▶ _Исходный фрагмент_:
/---

Жирар Рене - Вещи, сокрытые от создания мира
В «Поисках» сам рассказчик прячется в толпе и жадно созерцает почти сверхъестественное для него зрелище аристократической ложи. Нигде в этом романе нет аналога той сцене из «Жана Сантея», которую я только что описал, нигде там не обнаруживается той совершенно кругообразной экономии желания, которая, питаясь собой и сама себя, так сказать, непрерывно заглатывая, никогда тем самым не подвергалась бы никакому «ущербу» и вполне соответствовала бы фрейдовскому определению «безупречного нарциссизма».
Вернее, гак: такая вещь там обнаруживается, но лишь постольку, поскольку она образует сущий мираж желания. Та блаженная автономия, о которой говорит Фрейд, и неприступная позиция либидо все больше и больше становятся метафизическим трансцендированием образца-препятствия, в котором замкнутость и кругообразность ложи предлагает нам: некую символическую модель, и все это превосходная техника «Поисков» приберегает для образца-препятствия, то есть только для Других в той мере, в какой их преображает желание.

\---

▶ _Задание 1_:
Выпишите из фрагмента о «Поисках» отрывок между словами «Вернее, гак: такая» и «их преображает желание.» включительно.
▶ _Задание 2_:
Какому фрейдовскому определению, согласно фрагменту о «Поисках», вполне соответствовала бы кругообразная экономия желания?
▶ _Задание 3_:
Напишите продолжение фрагмента о «Поисках», начиная сразу после его последнего предложения.
Данные к этому фрагменту никакого отношения не имеют.

▶ _Данные для проверки_:
/---

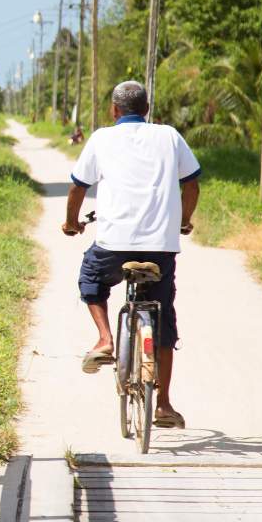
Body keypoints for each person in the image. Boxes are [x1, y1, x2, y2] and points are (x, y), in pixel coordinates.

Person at [61, 80, 200, 429]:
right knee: (163, 316)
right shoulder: (169, 135)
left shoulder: (101, 138)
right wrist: (183, 220)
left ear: (114, 110)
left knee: (91, 278)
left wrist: (71, 222)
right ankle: (164, 404)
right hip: (160, 248)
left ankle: (106, 339)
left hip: (113, 245)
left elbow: (78, 186)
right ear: (147, 110)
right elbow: (192, 182)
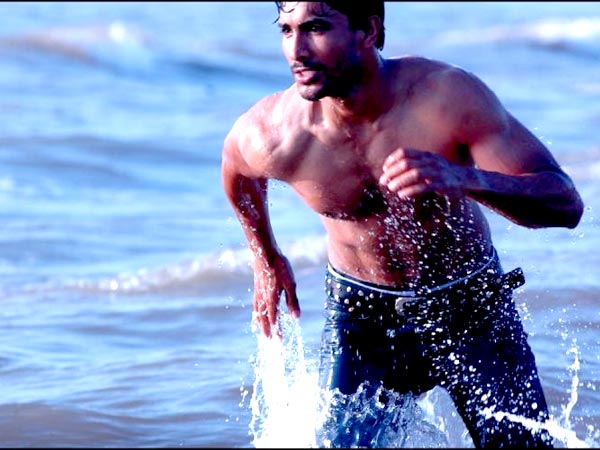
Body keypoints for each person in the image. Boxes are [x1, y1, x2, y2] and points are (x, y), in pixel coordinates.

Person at [221, 1, 584, 448]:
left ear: (369, 30)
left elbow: (565, 204)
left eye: (315, 28)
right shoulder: (277, 133)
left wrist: (465, 178)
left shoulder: (446, 98)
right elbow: (236, 171)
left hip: (470, 307)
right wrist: (265, 258)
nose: (296, 50)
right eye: (286, 30)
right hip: (361, 320)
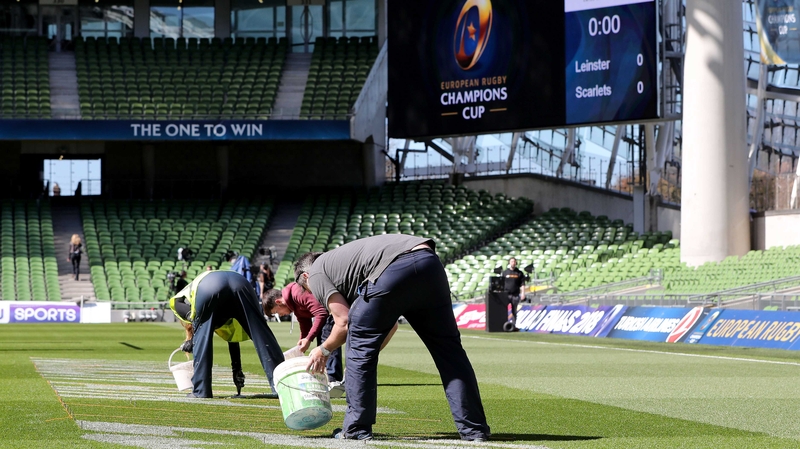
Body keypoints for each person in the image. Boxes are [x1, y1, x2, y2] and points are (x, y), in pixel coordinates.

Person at [295, 234, 490, 441]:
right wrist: (359, 360)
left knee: (358, 345)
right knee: (450, 353)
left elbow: (343, 322)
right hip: (429, 263)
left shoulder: (315, 272)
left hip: (396, 267)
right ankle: (474, 430)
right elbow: (390, 325)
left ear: (305, 278)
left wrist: (324, 350)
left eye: (308, 291)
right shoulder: (343, 264)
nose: (314, 295)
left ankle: (356, 429)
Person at [169, 270, 285, 398]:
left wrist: (194, 339)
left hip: (209, 286)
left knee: (203, 337)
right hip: (241, 283)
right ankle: (283, 384)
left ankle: (201, 391)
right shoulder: (225, 316)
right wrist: (237, 370)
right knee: (263, 334)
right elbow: (232, 339)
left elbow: (178, 305)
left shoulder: (184, 305)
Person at [501, 257, 526, 331]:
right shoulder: (505, 273)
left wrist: (523, 293)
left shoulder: (519, 273)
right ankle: (504, 325)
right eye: (512, 261)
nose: (513, 263)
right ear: (509, 263)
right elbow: (501, 283)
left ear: (516, 263)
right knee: (503, 310)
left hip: (515, 295)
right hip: (506, 294)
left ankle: (513, 326)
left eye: (514, 261)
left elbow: (522, 284)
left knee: (514, 311)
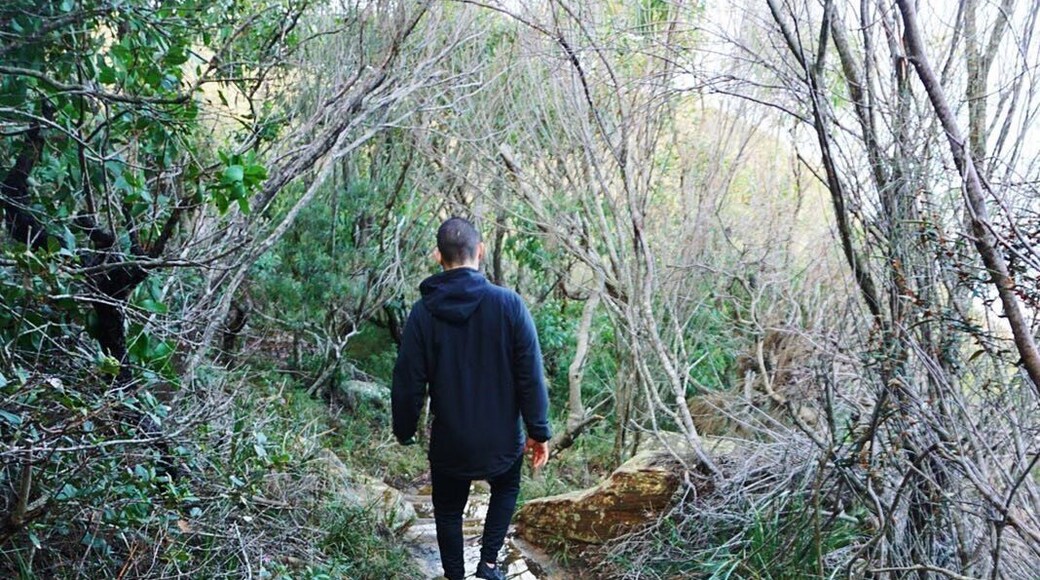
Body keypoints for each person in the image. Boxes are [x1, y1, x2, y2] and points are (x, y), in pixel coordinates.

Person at [392, 217, 551, 580]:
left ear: (438, 256)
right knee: (507, 486)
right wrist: (538, 430)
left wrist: (404, 429)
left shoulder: (423, 313)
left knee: (448, 508)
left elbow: (407, 380)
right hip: (502, 439)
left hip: (451, 441)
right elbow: (530, 373)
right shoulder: (509, 305)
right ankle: (489, 564)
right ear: (480, 251)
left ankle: (454, 575)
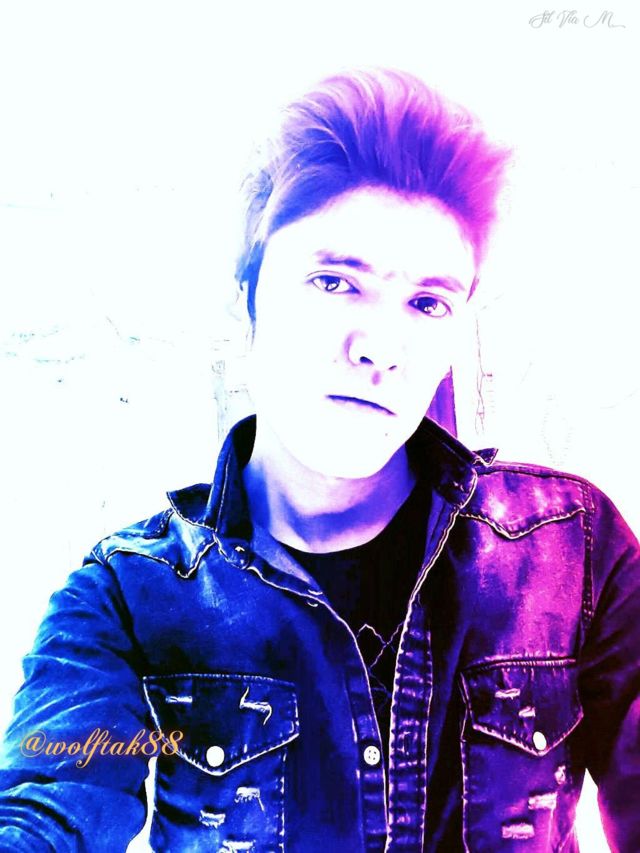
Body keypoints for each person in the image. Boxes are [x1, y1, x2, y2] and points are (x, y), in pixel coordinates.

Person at [0, 67, 638, 853]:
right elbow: (46, 809)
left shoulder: (570, 550)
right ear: (245, 303)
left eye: (428, 302)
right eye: (335, 282)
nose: (381, 347)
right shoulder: (131, 595)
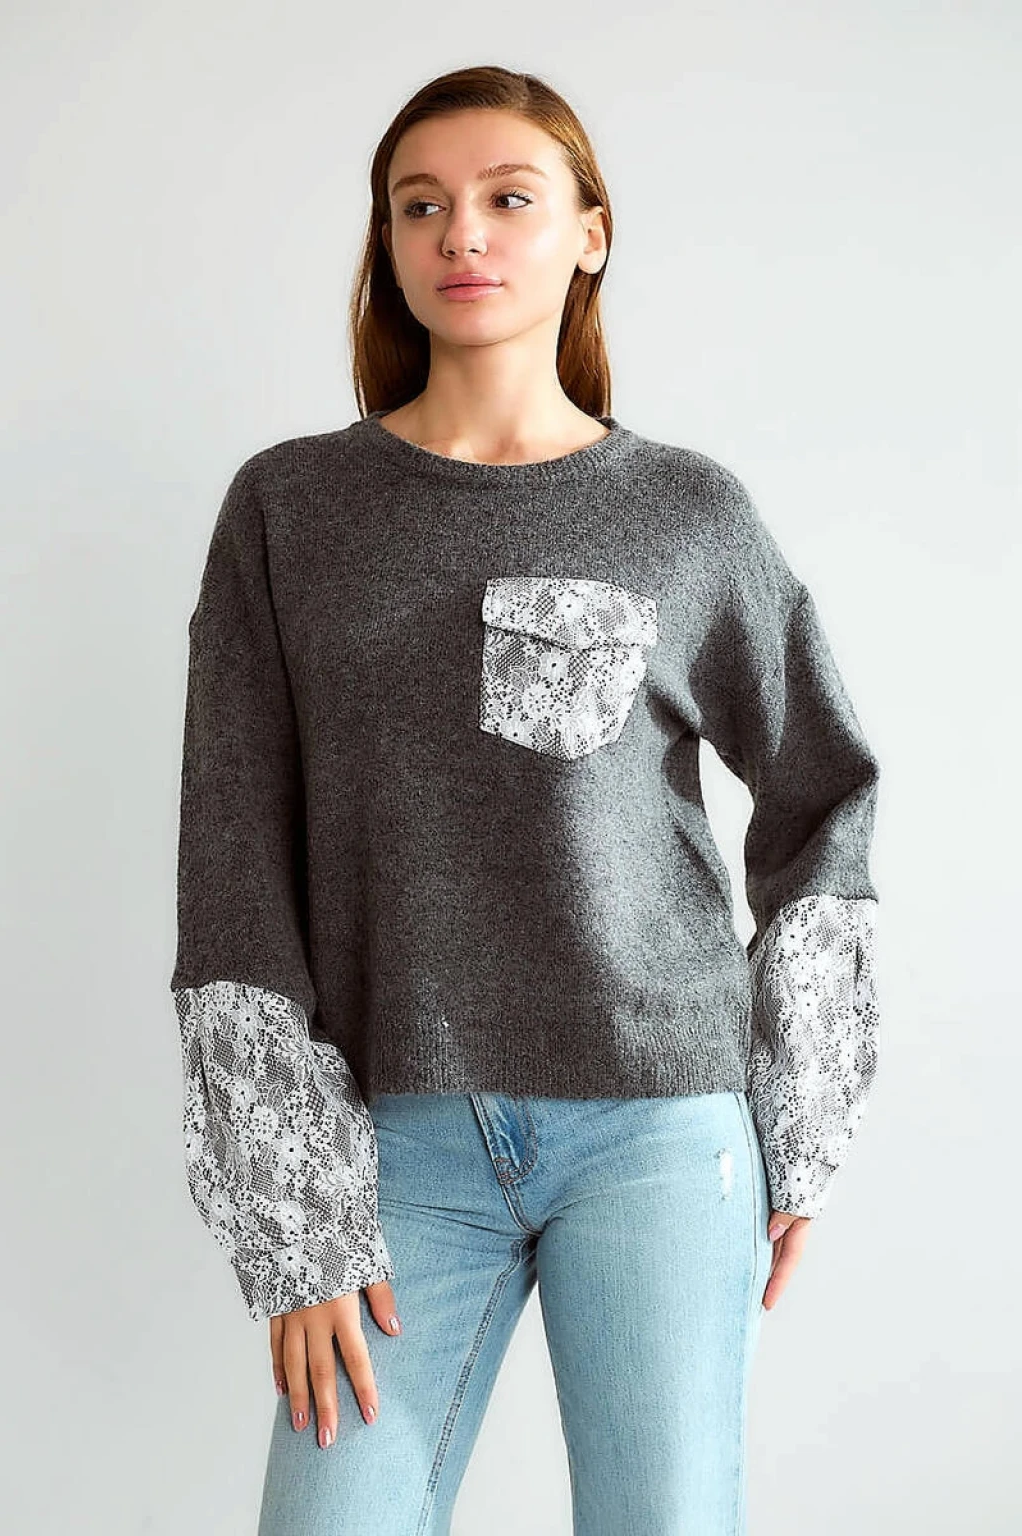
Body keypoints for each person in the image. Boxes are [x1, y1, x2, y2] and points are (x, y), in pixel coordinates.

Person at [170, 64, 881, 1535]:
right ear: (386, 240)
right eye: (420, 205)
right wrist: (295, 1214)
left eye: (508, 198)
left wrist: (803, 1108)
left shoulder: (688, 512)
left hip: (662, 1126)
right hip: (393, 1133)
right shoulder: (289, 509)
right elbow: (233, 859)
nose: (462, 235)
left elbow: (827, 791)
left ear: (589, 233)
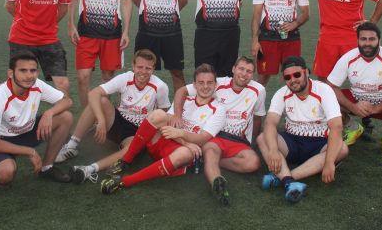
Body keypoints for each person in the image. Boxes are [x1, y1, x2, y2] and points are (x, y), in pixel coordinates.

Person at [99, 64, 226, 195]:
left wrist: (180, 133)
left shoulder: (219, 109)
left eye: (210, 83)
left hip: (179, 152)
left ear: (215, 84)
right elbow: (166, 120)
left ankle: (124, 181)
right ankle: (126, 160)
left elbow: (202, 139)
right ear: (194, 84)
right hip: (167, 140)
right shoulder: (185, 100)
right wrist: (184, 140)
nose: (205, 86)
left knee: (186, 153)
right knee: (159, 114)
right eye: (201, 82)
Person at [55, 49, 170, 184]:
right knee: (100, 100)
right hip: (118, 120)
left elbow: (163, 113)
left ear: (153, 69)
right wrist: (101, 121)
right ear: (133, 66)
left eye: (148, 68)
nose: (143, 72)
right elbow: (93, 93)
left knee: (130, 148)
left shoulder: (160, 87)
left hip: (138, 131)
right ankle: (72, 145)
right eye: (140, 67)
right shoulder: (125, 78)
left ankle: (89, 169)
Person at [171, 56, 266, 205]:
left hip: (238, 141)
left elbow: (258, 117)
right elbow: (182, 91)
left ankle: (204, 161)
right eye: (241, 69)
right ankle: (217, 183)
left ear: (252, 74)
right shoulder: (217, 83)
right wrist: (177, 115)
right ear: (233, 69)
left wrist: (254, 141)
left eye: (249, 71)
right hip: (215, 135)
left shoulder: (259, 90)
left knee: (253, 163)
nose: (244, 74)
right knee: (211, 153)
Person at [256, 56, 347, 203]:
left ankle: (284, 178)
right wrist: (273, 150)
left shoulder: (324, 90)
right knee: (262, 138)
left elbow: (336, 126)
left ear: (306, 72)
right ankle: (289, 182)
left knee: (342, 149)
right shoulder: (281, 93)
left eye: (297, 74)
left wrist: (330, 162)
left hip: (319, 144)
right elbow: (270, 123)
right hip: (292, 142)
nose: (293, 80)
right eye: (288, 77)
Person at [0, 51, 73, 187]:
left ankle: (47, 167)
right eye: (23, 70)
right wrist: (30, 152)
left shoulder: (37, 85)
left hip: (28, 132)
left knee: (66, 117)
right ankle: (2, 164)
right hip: (2, 140)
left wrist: (49, 113)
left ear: (37, 72)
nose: (29, 76)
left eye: (33, 71)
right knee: (5, 174)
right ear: (11, 73)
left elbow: (67, 101)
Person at [326, 22, 382, 155]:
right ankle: (354, 128)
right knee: (325, 102)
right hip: (356, 99)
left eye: (372, 39)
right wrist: (352, 107)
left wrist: (375, 108)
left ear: (379, 40)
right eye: (363, 39)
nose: (367, 43)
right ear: (357, 40)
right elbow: (330, 86)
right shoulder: (349, 58)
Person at [251, 0, 310, 87]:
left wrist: (294, 24)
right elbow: (257, 14)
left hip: (291, 38)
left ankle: (294, 102)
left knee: (294, 77)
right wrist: (254, 40)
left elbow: (306, 13)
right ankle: (256, 102)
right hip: (267, 38)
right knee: (262, 78)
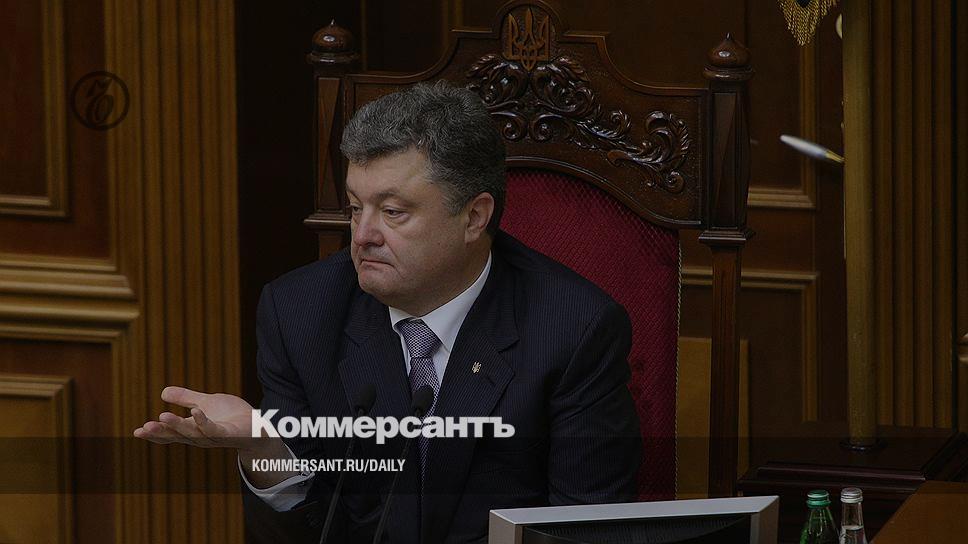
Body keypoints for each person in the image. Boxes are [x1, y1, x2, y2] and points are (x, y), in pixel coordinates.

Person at [134, 81, 641, 543]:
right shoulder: (300, 313)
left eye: (393, 212)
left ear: (474, 217)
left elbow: (587, 530)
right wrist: (262, 449)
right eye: (356, 207)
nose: (362, 236)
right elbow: (302, 532)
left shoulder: (574, 329)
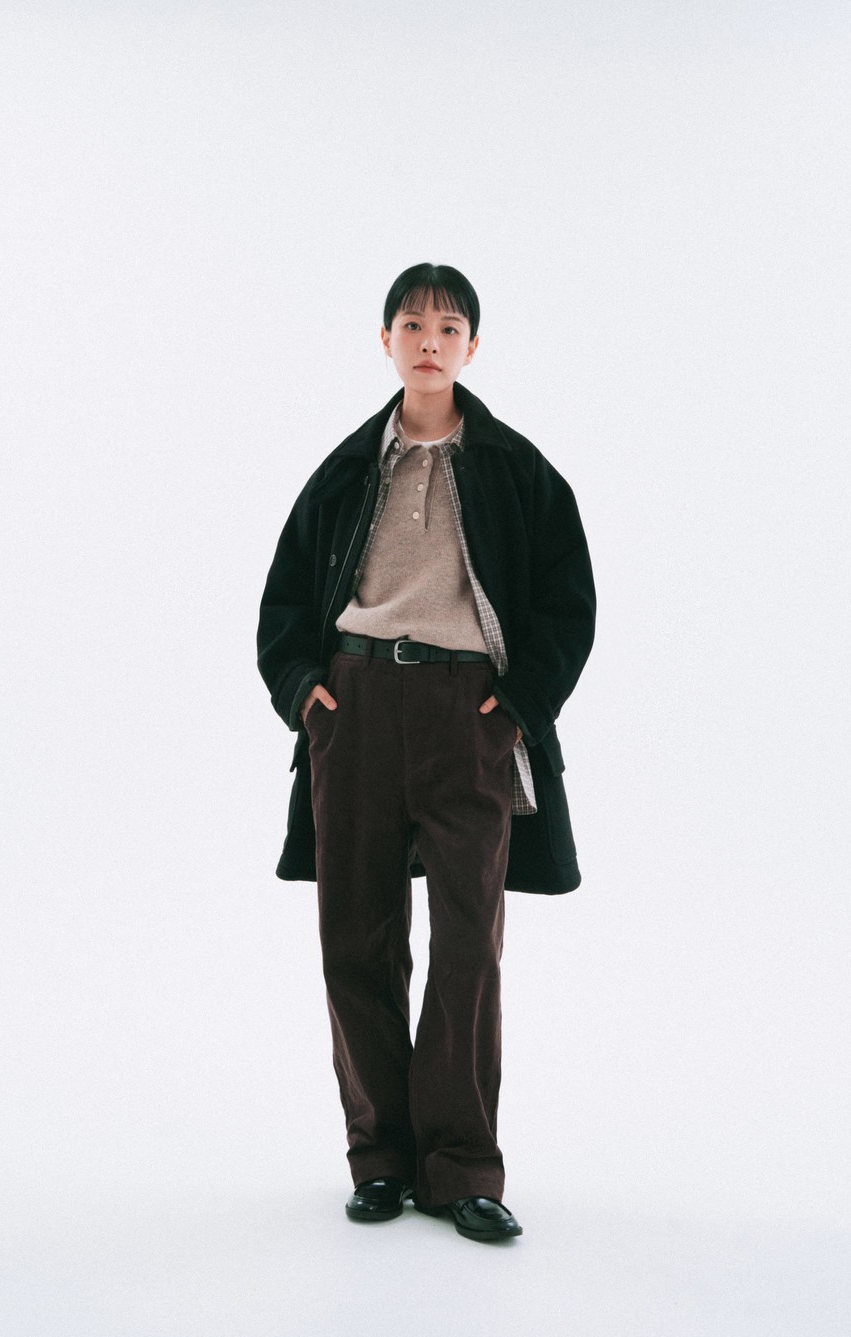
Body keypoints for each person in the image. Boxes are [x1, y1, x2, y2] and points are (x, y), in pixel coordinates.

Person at [257, 263, 595, 1242]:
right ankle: (379, 1159)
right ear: (386, 341)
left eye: (449, 327)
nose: (430, 342)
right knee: (355, 937)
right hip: (355, 708)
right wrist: (305, 693)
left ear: (472, 347)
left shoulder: (517, 470)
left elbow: (569, 604)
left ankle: (461, 1168)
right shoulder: (345, 469)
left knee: (467, 944)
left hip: (468, 715)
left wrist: (515, 709)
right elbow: (283, 600)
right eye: (412, 325)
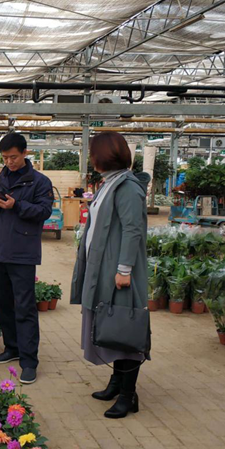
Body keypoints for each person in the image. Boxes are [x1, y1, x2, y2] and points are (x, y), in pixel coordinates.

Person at [70, 131, 150, 419]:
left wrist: (124, 269)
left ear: (104, 155)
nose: (90, 158)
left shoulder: (127, 187)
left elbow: (132, 229)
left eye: (92, 153)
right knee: (112, 326)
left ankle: (128, 396)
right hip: (104, 269)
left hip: (118, 273)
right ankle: (116, 384)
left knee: (124, 329)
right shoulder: (110, 183)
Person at [0, 133, 54, 384]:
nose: (9, 162)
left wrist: (17, 205)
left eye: (13, 157)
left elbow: (44, 211)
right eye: (5, 157)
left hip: (23, 252)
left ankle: (29, 361)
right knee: (2, 304)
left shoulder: (39, 182)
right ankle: (12, 348)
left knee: (24, 307)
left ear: (25, 153)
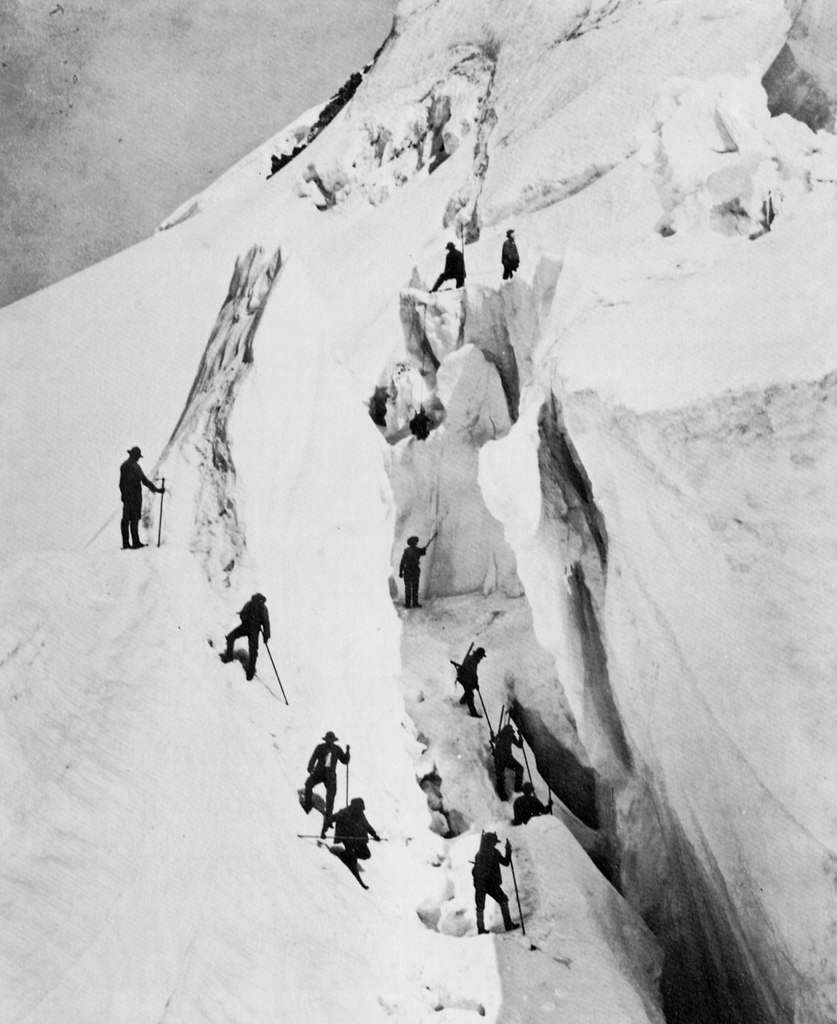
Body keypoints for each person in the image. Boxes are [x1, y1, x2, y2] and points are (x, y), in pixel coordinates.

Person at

\---

▶ _Ответ к заданию 1_:
Вернее, гак: такая вещь там обнаруживается, но лишь постольку, поскольку она образует сущий мираж желания. Та блаженная автономия, о которой говорит Фрейд, и неприступная позиция либидо все больше и больше становятся метафизическим трансцендированием образца-препятствия, в котором замкнутость и кругообразность ложи предлагает нам: некую символическую модель, и все это превосходная техника «Поисков» приберегает для образца-препятствия, то есть только для Других в той мере, в какой их преображает желание.

▶ _Ответ к заданию 2_:
Определению «безупречного нарциссизма».

▶ _Ответ к заданию 3_:
В сцене в Бальбеке все это приписывается стайке девушек, а в сцене в театре все это временно относится к аристократам из предместья Сен-Жермен, пока они отказываются «принять» рассказчика и составляют для него чарующее препятствие. Как только рассказчику удается получить приглашение к Германтам, как только препятствие перестает быть для него таковым, желание исчезает[187].
Для наглядности я выбираю тут пример несколько утрированный и, представляя его вам, несколько его упрощаю. Но тем лучше, полагаю, мы видим природу структурного изменения в обоих романах. Даже если желанию время от времени удается увидеть себя в блистательной ситуации «Жана Сантея», оно занимает, по существу, депрессивную позицию не потому, что преследуется другими, или обществом, а потому, что вырабатывает все это само, проецируя на самое упрямое препятствие, то есть на презрение или грубое равнодушие, мираж этой самодостаточности, завоеванию которой оно посвящает все свои силы.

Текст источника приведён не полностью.